Reproduce all the entries precisely.

Dataset entries:
»»

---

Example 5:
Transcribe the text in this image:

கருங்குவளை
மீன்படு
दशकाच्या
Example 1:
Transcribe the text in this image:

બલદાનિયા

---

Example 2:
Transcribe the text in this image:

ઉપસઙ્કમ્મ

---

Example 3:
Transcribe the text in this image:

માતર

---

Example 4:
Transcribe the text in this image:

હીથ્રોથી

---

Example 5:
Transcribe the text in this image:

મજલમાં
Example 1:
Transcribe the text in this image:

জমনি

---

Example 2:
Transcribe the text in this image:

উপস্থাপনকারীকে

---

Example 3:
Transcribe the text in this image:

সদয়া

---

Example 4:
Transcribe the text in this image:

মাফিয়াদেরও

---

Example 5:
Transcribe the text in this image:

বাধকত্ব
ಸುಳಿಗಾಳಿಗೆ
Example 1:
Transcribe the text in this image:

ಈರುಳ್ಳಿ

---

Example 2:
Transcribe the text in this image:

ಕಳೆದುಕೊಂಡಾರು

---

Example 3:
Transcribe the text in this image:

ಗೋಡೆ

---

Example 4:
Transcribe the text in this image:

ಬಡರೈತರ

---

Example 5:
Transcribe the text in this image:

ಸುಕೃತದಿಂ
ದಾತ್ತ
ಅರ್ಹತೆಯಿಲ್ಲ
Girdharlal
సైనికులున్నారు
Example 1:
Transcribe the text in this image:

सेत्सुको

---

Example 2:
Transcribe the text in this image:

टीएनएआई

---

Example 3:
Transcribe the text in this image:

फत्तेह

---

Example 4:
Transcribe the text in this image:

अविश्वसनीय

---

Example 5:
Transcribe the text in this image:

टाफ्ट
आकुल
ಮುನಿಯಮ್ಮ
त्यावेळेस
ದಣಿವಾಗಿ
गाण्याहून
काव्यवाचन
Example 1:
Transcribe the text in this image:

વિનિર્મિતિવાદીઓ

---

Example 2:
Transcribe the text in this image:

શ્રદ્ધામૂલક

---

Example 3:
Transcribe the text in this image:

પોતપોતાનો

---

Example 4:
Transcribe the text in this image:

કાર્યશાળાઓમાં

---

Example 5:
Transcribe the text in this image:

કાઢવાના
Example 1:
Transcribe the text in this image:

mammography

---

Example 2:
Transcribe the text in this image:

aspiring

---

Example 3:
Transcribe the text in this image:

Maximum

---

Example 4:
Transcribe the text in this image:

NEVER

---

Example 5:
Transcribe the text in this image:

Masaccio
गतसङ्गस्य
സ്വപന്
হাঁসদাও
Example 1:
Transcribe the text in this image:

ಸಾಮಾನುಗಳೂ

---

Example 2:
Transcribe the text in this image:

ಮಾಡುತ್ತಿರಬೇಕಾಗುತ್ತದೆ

««

→ TASK SOLUTION
---

Example 5:
Transcribe the text in this image:

கருங்குவளை
மீன்படு
दशकाच्या
Example 1:
Transcribe the text in this image:

બલદાનિયા

---

Example 2:
Transcribe the text in this image:

ઉપસઙ્કમ્મ

---

Example 3:
Transcribe the text in this image:

માતર

---

Example 4:
Transcribe the text in this image:

હીથ્રોથી

---

Example 5:
Transcribe the text in this image:

મજલમાં
Example 1:
Transcribe the text in this image:

জমনি

---

Example 2:
Transcribe the text in this image:

উপস্থাপনকারীকে

---

Example 3:
Transcribe the text in this image:

সদয়া

---

Example 4:
Transcribe the text in this image:

মাফিয়াদেরও

---

Example 5:
Transcribe the text in this image:

বাধকত্ব
ಸುಳಿಗಾಳಿಗೆ
Example 1:
Transcribe the text in this image:

ಈರುಳ್ಳಿ

---

Example 2:
Transcribe the text in this image:

ಕಳೆದುಕೊಂಡಾರು

---

Example 3:
Transcribe the text in this image:

ಗೋಡೆ

---

Example 4:
Transcribe the text in this image:

ಬಡರೈತರ

---

Example 5:
Transcribe the text in this image:

ಸುಕೃತದಿಂ
ದಾತ್ತ
ಅರ್ಹತೆಯಿಲ್ಲ
Girdharlal
సైనికులున్నారు
Example 1:
Transcribe the text in this image:

सेत्सुको

---

Example 2:
Transcribe the text in this image:

टीएनएआई

---

Example 3:
Transcribe the text in this image:

फत्तेह

---

Example 4:
Transcribe the text in this image:

अविश्वसनीय

---

Example 5:
Transcribe the text in this image:

टाफ्ट
आकुल
ಮುನಿಯಮ್ಮ
त्यावेळेस
ದಣಿವಾಗಿ
गाण्याहून
काव्यवाचन
Example 1:
Transcribe the text in this image:

વિનિર્મિતિવાદીઓ

---

Example 2:
Transcribe the text in this image:

શ્રદ્ધામૂલક

---

Example 3:
Transcribe the text in this image:

પોતપોતાનો

---

Example 4:
Transcribe the text in this image:

કાર્યશાળાઓમાં

---

Example 5:
Transcribe the text in this image:

કાઢવાના
Example 1:
Transcribe the text in this image:

mammography

---

Example 2:
Transcribe the text in this image:

aspiring

---

Example 3:
Transcribe the text in this image:

Maximum

---

Example 4:
Transcribe the text in this image:

NEVER

---

Example 5:
Transcribe the text in this image:

Masaccio
गतसङ्गस्य
സ്വപന്
হাঁসদাও
Example 1:
Transcribe the text in this image:

ಸಾಮಾನುಗಳೂ

---

Example 2:
Transcribe the text in this image:

ಮಾಡುತ್ತಿರಬೇಕಾಗುತ್ತದೆ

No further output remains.